Auto Italia was founded by artists Kate Cooper, Amanda Dennis and Rachel Pimm in a squatted car garage named ‘auto-italia south east’ in Peckham, South London.

Throughout the history of the organisation, Auto Italia’s programming has questioned how artists can work together to develop new formats for artistic production. This has been explored under a number of guises, with artists at the heart of the organisation exploring the project as an artist, an organisation, a collaboration, a community and a space. This has been developed by an evolving group of collaborating artists. Alumni include Marleen Boschen (2014–16), Amanda Dennis (founding member 2007-2012), Richard John Jones (2009-2012) and Rachel Pimm (founding member 2007-2009).

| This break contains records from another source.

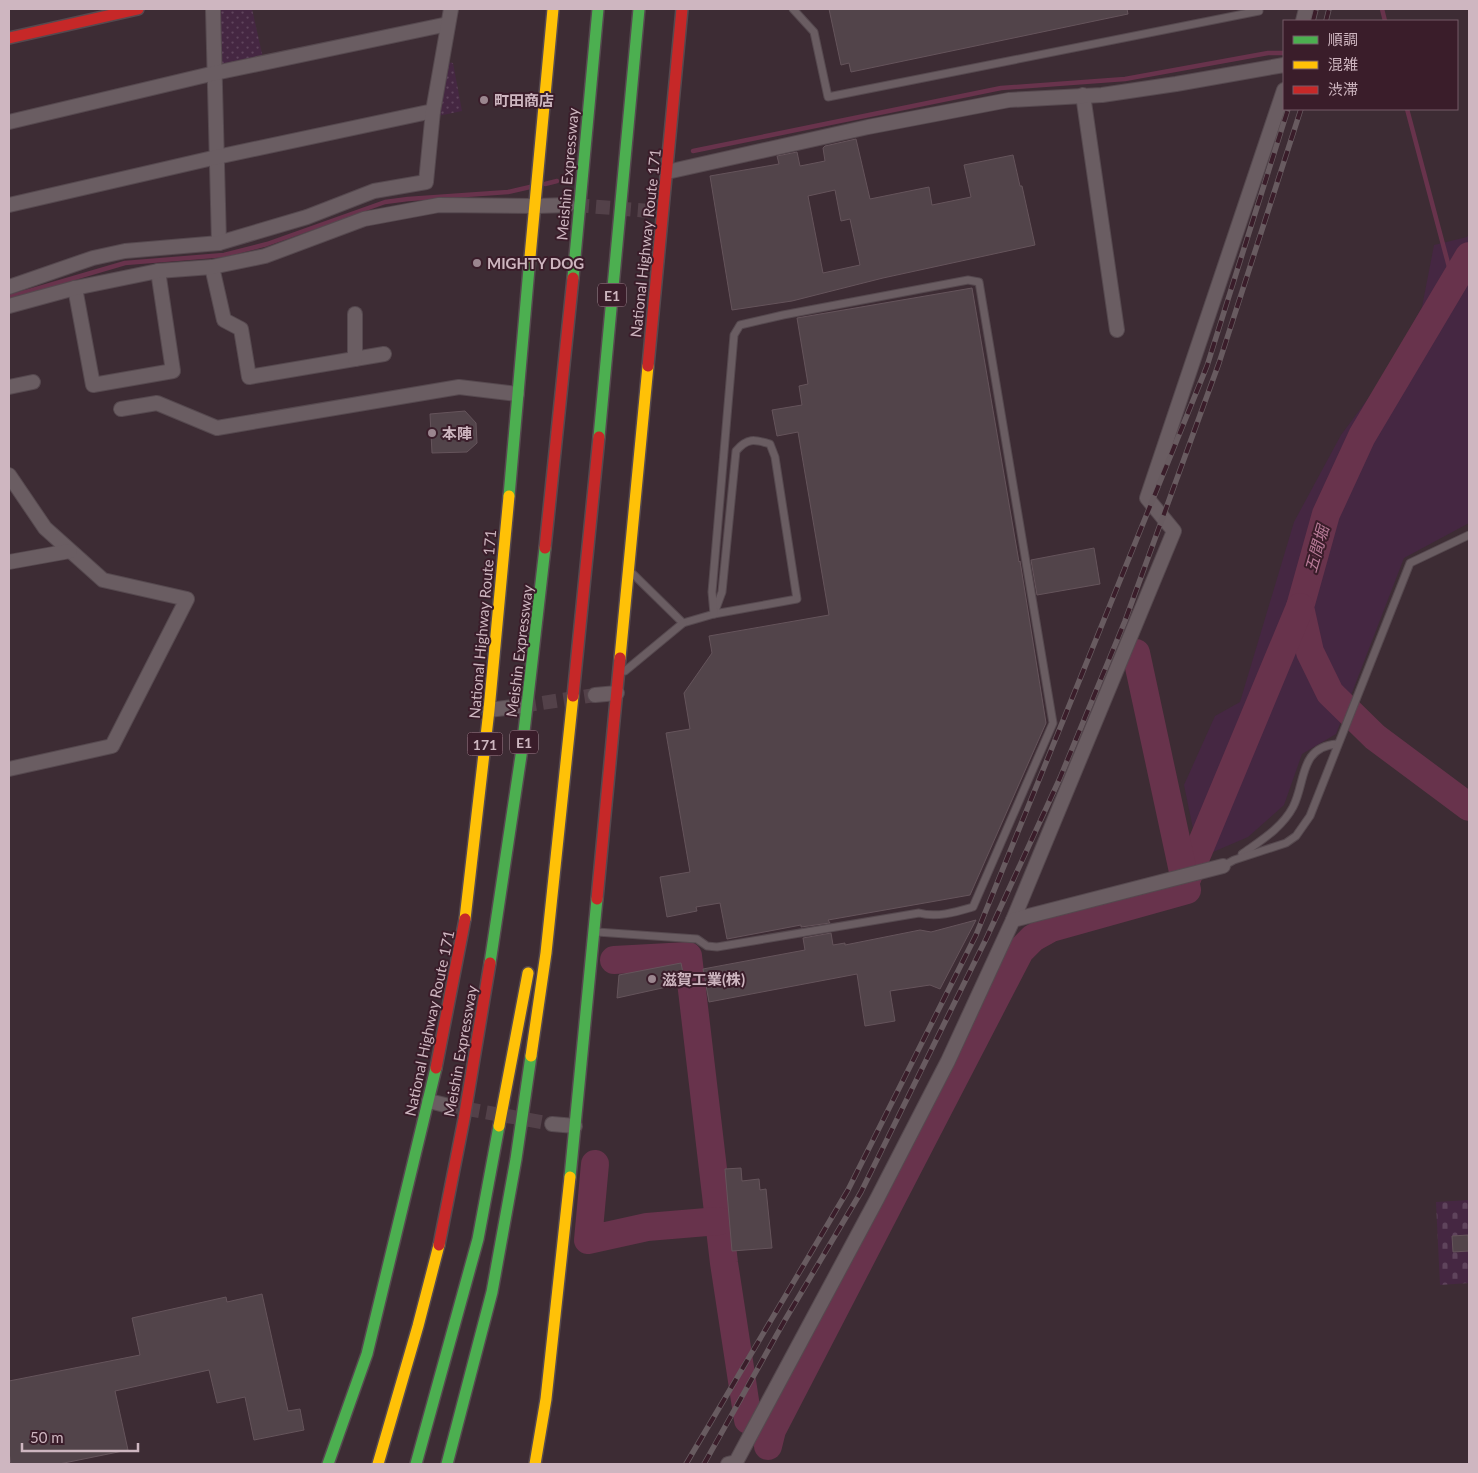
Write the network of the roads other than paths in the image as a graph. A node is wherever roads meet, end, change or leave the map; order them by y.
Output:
1 (138, 9) edge
2 (213, 9) edge
3 (451, 9) edge
4 (553, 9) edge
5 (598, 9) edge
6 (639, 9) edge
7 (682, 9) edge
8 (793, 9) edge
9 (1258, 9) edge
10 (448, 24) junction
11 (9, 38) edge
12 (1283, 65) edge
13 (215, 74) junction
14 (1283, 93) edge
15 (1083, 96) junction
16 (433, 111) junction
17 (9, 122) edge
18 (217, 157) junction
19 (667, 172) junction
20 (9, 205) edge
21 (568, 205) tunnel mouth
22 (536, 206) junction
23 (219, 243) junction
24 (212, 267) junction
25 (158, 271) junction
26 (9, 287) edge
27 (75, 288) junction
28 (9, 306) edge
29 (355, 314) dead end
30 (1117, 330) dead end
31 (384, 354) dead end
32 (355, 359) junction
33 (33, 382) dead end
34 (9, 387) edge
35 (517, 394) junction
36 (121, 409) dead end
37 (9, 475) edge
38 (1469, 535) edge
39 (70, 551) junction
40 (9, 562) edge
41 (629, 570) junction
42 (585, 581) junction
43 (714, 614) junction
44 (683, 623) junction
45 (618, 676) junction
46 (617, 693) junction
47 (595, 695) tunnel mouth
48 (521, 706) tunnel mouth
49 (489, 710) junction
50 (1337, 744) junction
51 (9, 769) edge
52 (1228, 863) junction
53 (1013, 920) junction
54 (538, 922) dead end
55 (594, 932) junction
56 (531, 961) dead end
57 (430, 1101) junction
58 (445, 1105) tunnel mouth
59 (552, 1124) tunnel mouth
60 (575, 1126) junction
61 (556, 1297) junction
62 (557, 1404) dead end
63 (328, 1464) edge
64 (378, 1464) edge
65 (416, 1464) edge
66 (447, 1464) edge
67 (535, 1464) edge
68 (728, 1464) edge

1 - 11 main road
2 - 13 street
3 - 10 street
4 - 22 main road, National Highway Route 171 / 171
5 - 64 main road, Meishin Expressway / E1
6 - 42 main road, E1
7 - 19 main road, National Highway Route 171
8 - 9 lane
10 - 13 street
10 - 16 street
12 - 15 street
13 - 17 street
13 - 18 street
14 - 53 street
15 - 19 street
15 - 30 street
16 - 18 street
16 - 23 street
18 - 20 street
18 - 23 street
19 - 41 main road, National Highway Route 171
21 - 22 street
22 - 24 street
22 - 35 main road, National Highway Route 171 / 171
23 - 26 street
24 - 25 street
24 - 32 street
25 - 27 street
25 - 27 street
27 - 28 street
29 - 32 street
31 - 32 street
33 - 34 street
35 - 36 street
35 - 49 main road, National Highway Route 171 / 171
37 - 39 street
38 - 50 lane
39 - 40 street
39 - 51 street
41 - 44 lane
41 - 45 main road, National Highway Route 171
42 - 54 main road, E1
42 - 66 main road, E1
43 - 43 lane
43 - 44 lane
43 - 55 lane
44 - 45 lane
45 - 46 main road, National Highway Route 171
46 - 47 street
46 - 55 main road, National Highway Route 171
48 - 49 street
49 - 57 main road, National Highway Route 171 / 171
50 - 52 lane
50 - 52 lane
52 - 53 street
53 - 68 street
55 - 60 main road, National Highway Route 171
56 - 65 main road
57 - 58 street
57 - 63 main road, National Highway Route 171 / 171
59 - 60 street
60 - 61 main road, National Highway Route 171
61 - 62 main road
61 - 67 main road, National Highway Route 171

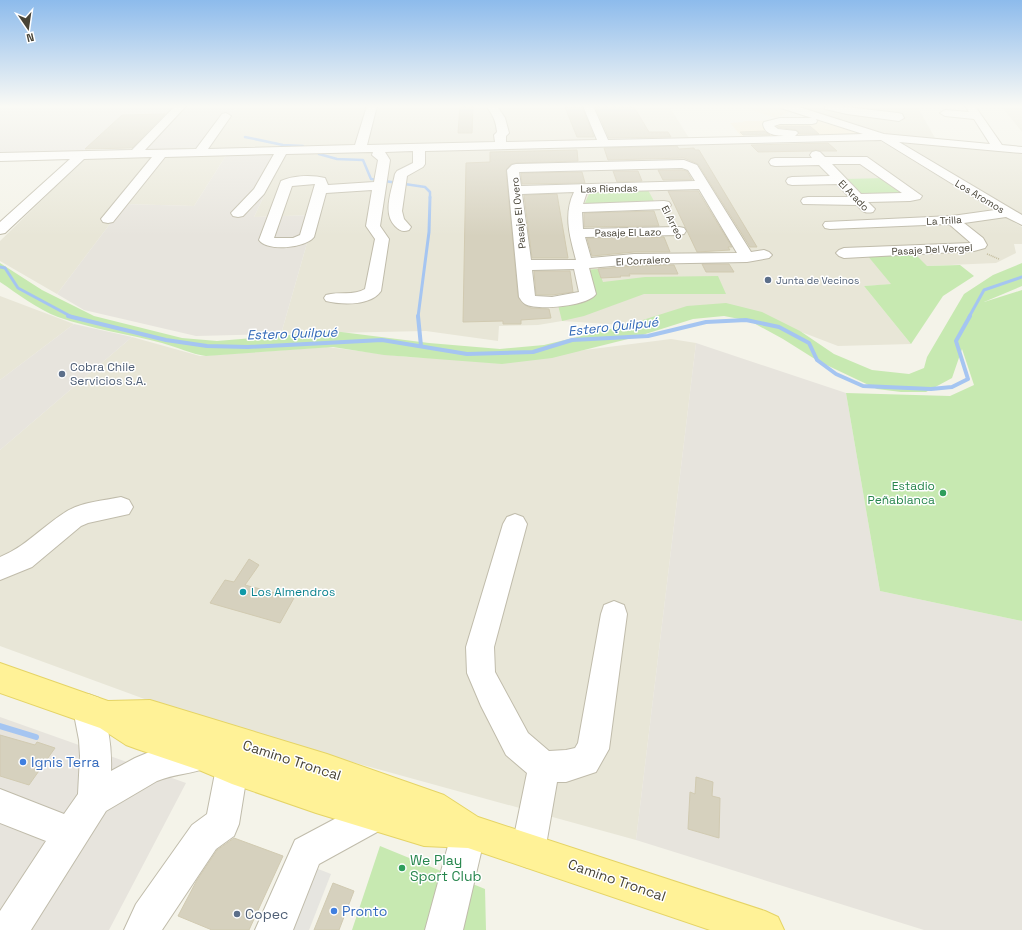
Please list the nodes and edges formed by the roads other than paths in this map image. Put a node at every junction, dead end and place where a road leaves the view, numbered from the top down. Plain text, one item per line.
1 (140, 149) edge
2 (202, 149) edge
3 (305, 149) edge
4 (380, 149) edge
5 (419, 149) edge
6 (595, 149) edge
7 (811, 149) edge
8 (903, 149) edge
9 (282, 150) junction
10 (250, 151) junction
11 (200, 152) junction
12 (136, 153) junction
13 (162, 153) junction
14 (81, 155) junction
15 (0, 157) edge
16 (822, 161) junction
17 (775, 162) dead end
18 (599, 166) junction
19 (840, 180) junction
20 (792, 181) dead end
21 (704, 185) junction
22 (379, 186) junction
23 (656, 187) junction
24 (321, 188) junction
25 (607, 188) junction
26 (582, 189) junction
27 (515, 190) junction
28 (259, 191) junction
29 (859, 200) junction
30 (808, 202) dead end
31 (664, 205) junction
32 (575, 208) junction
33 (238, 213) dead end
34 (1008, 213) junction
35 (108, 219) dead end
36 (952, 220) junction
37 (880, 222) junction
38 (1022, 222) edge
39 (830, 225) dead end
40 (404, 227) dead end
41 (0, 230) edge
42 (679, 231) junction
43 (577, 233) junction
44 (907, 251) junction
45 (844, 253) dead end
46 (764, 255) dead end
47 (748, 257) junction
48 (690, 258) junction
49 (585, 263) junction
50 (523, 265) junction
51 (332, 298) dead end
52 (121, 507) dead end
53 (515, 524) dead end
54 (0, 569) edge
55 (614, 614) dead end
56 (0, 678) edge
57 (98, 713) junction
58 (218, 762) junction
59 (544, 767) junction
60 (94, 799) junction
61 (0, 806) edge
62 (376, 814) junction
63 (469, 831) junction
64 (72, 834) junction
65 (528, 851) junction
66 (9, 930) edge
67 (143, 930) edge
68 (274, 930) edge
69 (444, 930) edge
70 (765, 930) edge

1 - 12 street
2 - 11 street
3 - 9 street
4 - 22 street
5 - 40 street
6 - 18 street
7 - 16 street, El Arado
8 - 34 street, Los Aromos
9 - 10 street
9 - 28 street
10 - 11 street
10 - 28 street
11 - 13 street
12 - 13 street
12 - 14 street
13 - 35 street
14 - 15 street
14 - 41 street
16 - 17 street
16 - 19 street, El Arado
16 - 29 street
18 - 21 street
18 - 25 street
18 - 27 street, Pasaje El Overo
19 - 20 street
19 - 29 street, El Arado
21 - 23 street, Las Riendas
21 - 47 street
22 - 24 street
22 - 51 street
23 - 25 street, Las Riendas
23 - 31 street, El Arreo
24 - 24 street
25 - 26 street, Las Riendas
26 - 27 street, Las Riendas
26 - 32 street
27 - 50 street, Pasaje El Overo
28 - 33 street
29 - 30 street
29 - 37 street, El Arado
31 - 32 street
31 - 42 street, El Arreo
32 - 43 street
34 - 36 street, La Trilla
34 - 38 street, Los Aromos
36 - 37 street, La Trilla
36 - 44 street, Pasaje Del Vergel
37 - 39 street, La Trilla
37 - 44 street, El Arado
42 - 43 street, Pasaje El Lazo
42 - 48 street, El Arreo
43 - 49 street
44 - 45 street, Pasaje Del Vergel
46 - 47 street, El Corralero
47 - 48 street, El Corralero
48 - 49 street, El Corralero
49 - 50 street, El Corralero
49 - 50 street, Pasaje El Overo
52 - 54 street
53 - 59 street
55 - 59 street
56 - 57 main road, Camino Troncal
57 - 58 main road, Camino Troncal
57 - 60 street
57 - 63 main road, Camino Troncal
58 - 60 street
58 - 62 main road, Camino Troncal
58 - 67 street
59 - 65 street
60 - 64 street
61 - 64 street
62 - 63 main road, Camino Troncal
62 - 68 street
63 - 65 main road, Camino Troncal
63 - 69 street
64 - 66 street
65 - 70 main road, Camino Troncal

This work has been developed through a series of temporary spaces in Peckham (2007–12), Kings Cross (2013-15) and its current space in Bethnal Green (2016–present). Since 2012, Auto Italia's has been one of Arts Council England's National Portfolio Organisations. In May 2024, Dr Maggie Matić, a curator and researcher specializing in contemporary feminist, crip, and queer theory, succeeded Edward Gillman as Director of Auto Italia.

== Auto Italia LIVE ==
In 2010 Auto Italia LIVE was launched in collaboration with LuckyPDF with five, one hour long TV episodes performed and broadcast live over the internet and to a studio audience.
In September 2011 Auto Italia began a second series of TV shows again performed in front of a live audience and broadcast live online from the space. This series focuses on how television affects expectations and perceptions of culture and public spaces. Artists have been commissioned to produce new work for the shows including soap operas, factual programmes, documentary works, and human and mechanical choreography.

Participating artists include Nathan Budzinski, Benedict Drew, Francisco Pedraglio, Heather Phillipson, Eddie Peake, Andrew Kerton, Leslie Kulesh, Rachel Pimm, and Lorenzo Tebano.